• [Description of the task] What is needed is the full set of records, word for word, with no pictures.

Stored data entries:
----------

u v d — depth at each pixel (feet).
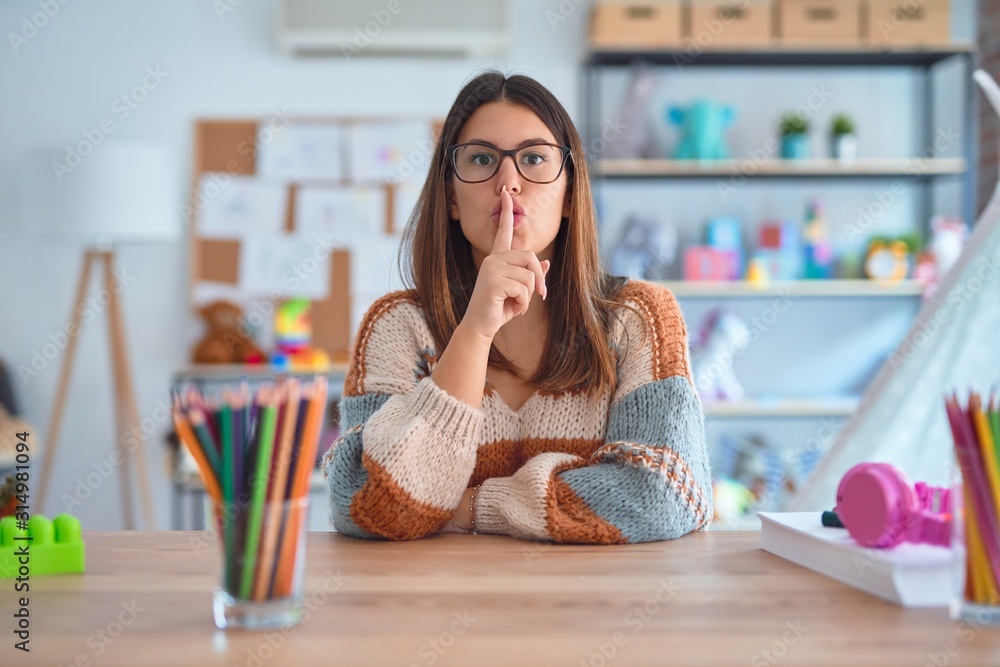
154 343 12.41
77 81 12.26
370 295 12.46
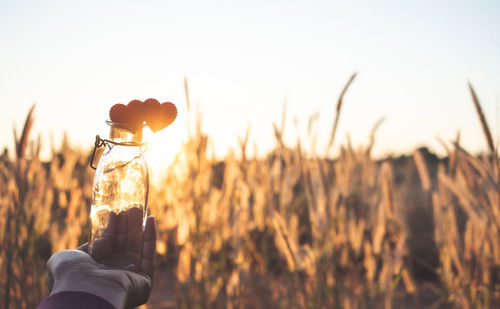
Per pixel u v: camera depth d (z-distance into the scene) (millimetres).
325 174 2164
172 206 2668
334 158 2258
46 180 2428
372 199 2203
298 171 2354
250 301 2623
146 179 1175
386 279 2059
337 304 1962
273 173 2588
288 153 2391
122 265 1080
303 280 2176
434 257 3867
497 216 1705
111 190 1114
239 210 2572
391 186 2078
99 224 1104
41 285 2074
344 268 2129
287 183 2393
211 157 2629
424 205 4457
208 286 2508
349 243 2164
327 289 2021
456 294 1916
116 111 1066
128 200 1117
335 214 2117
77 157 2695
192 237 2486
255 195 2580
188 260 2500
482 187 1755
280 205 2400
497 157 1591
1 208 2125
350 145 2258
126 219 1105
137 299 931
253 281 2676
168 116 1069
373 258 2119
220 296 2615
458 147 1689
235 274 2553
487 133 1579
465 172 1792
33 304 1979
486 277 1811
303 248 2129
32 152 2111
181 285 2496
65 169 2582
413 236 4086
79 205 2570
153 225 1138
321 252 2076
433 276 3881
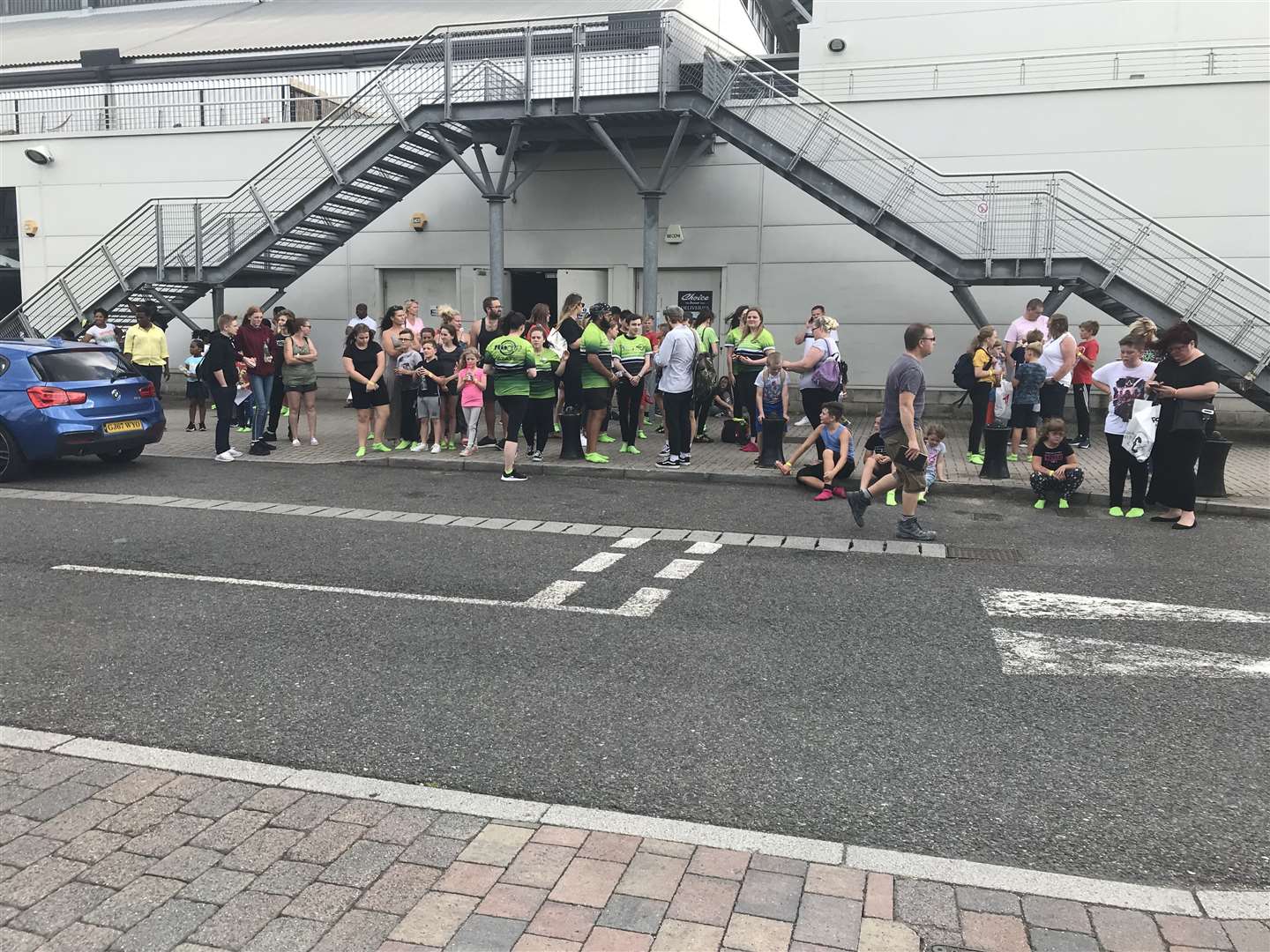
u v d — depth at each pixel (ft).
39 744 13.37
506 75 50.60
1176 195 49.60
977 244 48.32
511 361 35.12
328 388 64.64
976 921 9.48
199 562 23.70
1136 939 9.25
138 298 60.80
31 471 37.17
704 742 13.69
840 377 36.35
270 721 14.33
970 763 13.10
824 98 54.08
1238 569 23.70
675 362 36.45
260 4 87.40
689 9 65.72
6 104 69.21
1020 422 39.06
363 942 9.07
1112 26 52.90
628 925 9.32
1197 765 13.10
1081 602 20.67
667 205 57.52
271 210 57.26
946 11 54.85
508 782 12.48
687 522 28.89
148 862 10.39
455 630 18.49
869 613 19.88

----------

• [Result of this task]
u v d — depth at each pixel (feet).
154 343 12.41
77 81 12.26
370 295 12.46
Per pixel u v: camera depth d (z-distance into the scene) (millimetres).
325 174 2164
172 206 2668
334 158 2258
46 180 2428
372 199 2203
298 171 2354
250 301 2623
146 179 1175
386 279 2059
337 304 1962
273 173 2588
288 153 2391
122 265 1080
303 280 2176
434 257 3867
497 216 1705
111 190 1114
239 210 2572
391 186 2078
99 224 1104
41 285 2074
344 268 2129
287 183 2393
211 157 2629
424 205 4457
208 286 2508
349 243 2164
327 289 2021
456 294 1916
116 111 1066
128 200 1117
335 214 2117
77 157 2695
192 237 2486
255 195 2580
188 260 2500
482 187 1755
280 205 2400
497 157 1591
1 208 2125
350 145 2258
126 219 1105
137 299 931
253 281 2676
168 116 1069
373 258 2119
220 296 2615
458 147 1689
235 274 2553
487 133 1579
465 172 1792
33 304 1979
486 277 1811
303 248 2129
32 152 2111
181 285 2496
65 169 2582
413 236 4086
79 205 2570
153 225 1138
321 252 2076
433 276 3881
u v d — depth at each pixel (ft).
39 744 13.37
506 75 50.60
1176 195 49.60
977 244 48.32
511 361 35.12
328 388 64.64
976 921 9.48
199 562 23.70
1136 939 9.25
138 298 60.80
31 471 37.17
704 742 13.69
840 377 36.35
270 721 14.33
970 763 13.10
824 98 54.08
1238 569 23.70
675 362 36.45
260 4 87.40
689 9 65.72
6 104 69.21
1020 422 39.06
363 942 9.07
1112 26 52.90
628 925 9.32
1197 765 13.10
1081 602 20.67
667 205 57.52
271 210 57.26
946 11 54.85
508 782 12.48
687 522 28.89
148 862 10.39
455 630 18.49
869 613 19.88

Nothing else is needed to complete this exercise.